The analysis must be made not only in the initial stage but companies must keep routinely analyzing, keep adapting, and building on technological advancement and complexity.
- Computer control systems and computer security are not tangential:  Control systems and security systems must always be considered in tandem. Consider cyber-system controls and cybersecurity in tandem. Cyber-security and cyber-resilience are best achieved when implemented across the entire system design and planning process.
- Control systems are considered as assets:  Systems are just as important as other tangible or intangible assets like pumps, pipelines, equipment, brand, etc. that require routine maintenance, replacement, improvements, and audit/evaluation.
- Being part of guilds/groups:  As of now, there is the Oil and Natural gas Information Sharing and Analysis Centre. It is an industry group of private intelligence sharing regarding cyber-threats.

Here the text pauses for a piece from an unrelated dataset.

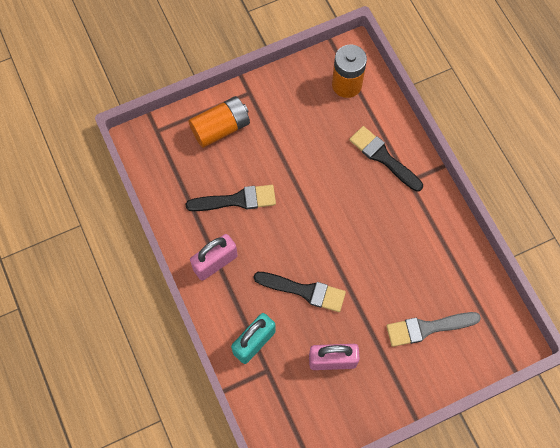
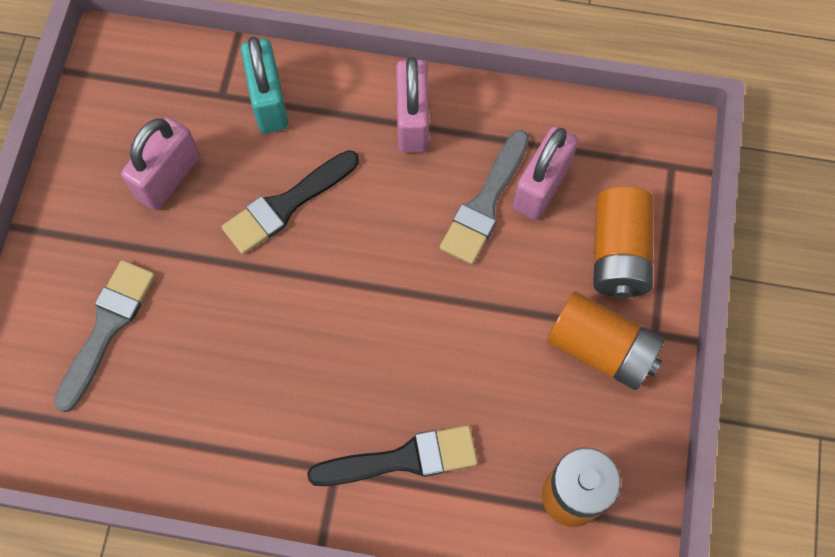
camera: 125 degrees right, 0 degrees up
(209, 181) = (541, 187): none -> pink padlock
(236, 200) = (485, 203): black brush -> grey brush
(273, 110) = (600, 349): none -> orange battery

- Awareness:  Staying alert and aware cannot be emphasized enough. There are many resources available like the website of the US Department of homeland security which actively publishes about various vulnerabilities. Owners must stay ahead and address the emerging and diverse concerns before cyber-criminals take advantage of them.
- Following standards:  The generally accepted practices and frameworks have to be implemented and followed meticulously. Some of them are ISA 62443, NIST 800-82, and the cyber security framework of the American Petroleum Institute.
- Compartmentalize and segment control system network architecture:  This lessens access and keeps business systems on a different network than critical infrastructure. Consider additional segmentation to protect critical assets and prevent hackers from accessing the whole system if they find a way into one area.
Overview of the cyber resilience principles by WEF :
Cyber resilience principles for the oil and gas infrastructure companies, as outlined by The World economic forum are as follows:
- Cyber resilience governance –  policies and systems must be planned and implemented beginning at the governance level, since security counts on organization-wide participation from the management to the grassroots level. Aligning all the efforts and fixing accountability is fundamental to the success of the system.
- Resilience by design –  Cyber-security need not be a separate department to be individually planned and implemented. It can be included as a design parameter and as part of the corporate culture. It will significantly improve the outcomes and effectiveness of the security system.
- Corporate responsibility for resilience –  Recognizing and accepting that diverse, frequent, and ever-advancing threats cannot be prevented and that they will continue to occur or at times escalate to a huge threat is helpful, since it enables companies to be proactive and take responsibility and initiative. It is the first step in managing risks.
- Holistic risk management approach –  as is the case of any risk management, cyber resilience and management require a mandate, funds, resources, and accountability. In this sector, it is important to mitigate risks to all parts of the value chain so that one weak link doesn’t bring production to a halt.
- Ecosystem-wide collaboration –  Weak points in defense security may lie outside an organization too. Efforts to share cyber threat information, use of best practices, and improve cybersecurity maturity across the whole sector help industry-wide stability.
Ecosystem-wide cyber resilience plans –  As mentioned earlier, recognizing that cyber-attacks will continue to occur, organizations should build resilience plans to help mitigate damage from those organizations that have succeeded. Regular cybersecurity exercises enable them to test and improve defenses – including how they will cooperate with other industry partners.